The tests used to evaluate the effectiveness of its accompaniment were at least partially subjective, based on listeners' opinions in Turing tests, in which they had to guess if the accompaniment was the original or machine-generated.
ASSA is not the first attempt to create a robotic accompaniment. I-Ring (by Hong-Ru Lee and Jyh-Shing Roger Jang of National Tsing Hua University) and MySong (by Ian Simon, Dan Morris, and Sumit Basu at Microsoft Research) generate accompaniment based on training sets of 150 and 298 songs respectively -- songs from various genres are treated homogenously as a whole for training the systems. David Temperley and Daniel Sleator created another system, the rule-based Harmonic Analyzer in Melisma.
Only ASSA and MySong aim to emulate style, and in MySong, style is classified into two broad modes: "happy" and "jazz." The ASSA approach treats style at a much more individual and specific level – as the property of pieces from a particular period in a band's output, or as features unique to one individual piece.
In a follow-on paper, Chuan and Chew propose a more rigorous and objective set of statistical measures, and use these tests to compare ASSA against the Harmonic Analyzer and a naïve system that requires only that accompanying chords contain at least one of the melody notes that it harmonizes.
This paper, "Evaluating and Visualizing Effectiveness of Style Emulation in Musical Accompaniment," to be presented at the Ninth International Conference on Music Information Retrieval at Drexel University in Philadelphia on September 15, proposes six metrics, three based on straight one-to-one comparisons of the machine created accompaniment with the original —"correct rate, same chords, chords-in-grid" — and three statistical tests measuring musical closeness.
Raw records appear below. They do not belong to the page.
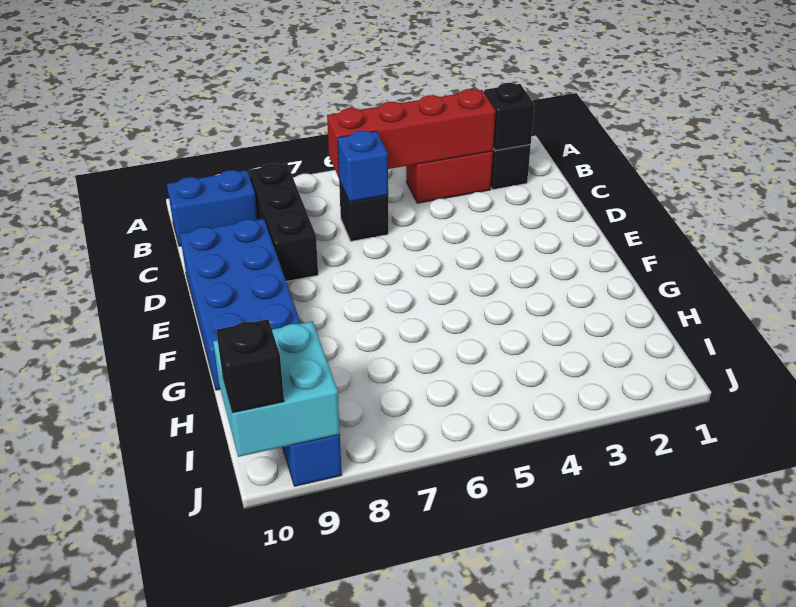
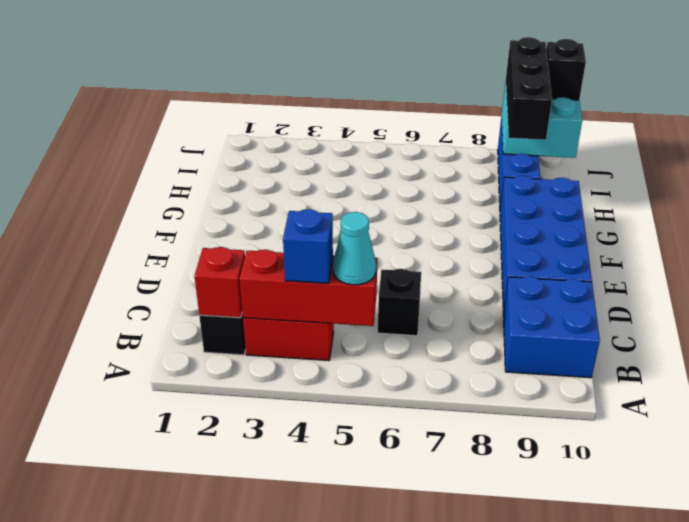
black brick B2 level 2 -> red brick B2 level 2
red brick B3:B6 level 2 -> red brick B3:B5 level 2
none -> cyan cone B5 level 3
black brick B8:D8 level 1 -> black brick H9:J9 level 3
blue brick B9:B10 level 1 -> blue brick B9:C10 level 1
blue brick C6 level 2 -> blue brick B4 level 3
In an experimental test on music by Green Day, Keane, and Radiohead, Chuan and Chew trained their ASSA system altering various parameters, including the number of similar songs included in the rule finding sample, chord similarities between training songs and target melody, and others.
Again, the idea was to first train the system using a few similar songs from a single artist, then to take the melody of another song from the artist, have the system produce an accompaniment, and then compare that accompaniment to the "ground truth" original.
This time the comparison was done with statistics, rather than human listeners. They find that the statistics support the human choices in the earlier study. Among the results: ASSA selected more "right" chords, and choosing songs with more common chords with the target created better results.
And, intriguingly: For most machine learning systems, "it is often the case that more training data guarantees better results. But for ASSA goals, more training songs often do not improve the output quality." In style emulation, having more data appears to dilute the style specificity of the output. Chuan and Chew find that training the system on any one song in the same album resulted in better accompaniment than training it on all songs in the album.
Chuan and Chew plan to continue the work. Among the possibilities is building an end-to-end interactive prototype that will take user humming input, create the accompaniment, and render it with the appropriate instruments.
As the system is now, "some parts of the code are in Matlab and other parts use WEKA," a machine learning tool, said Chuan. "Next we will implement the system as a standalone program either in Java or C++."
The processing demands are not heavy: "A PC is definitely sufficient for this program," she said.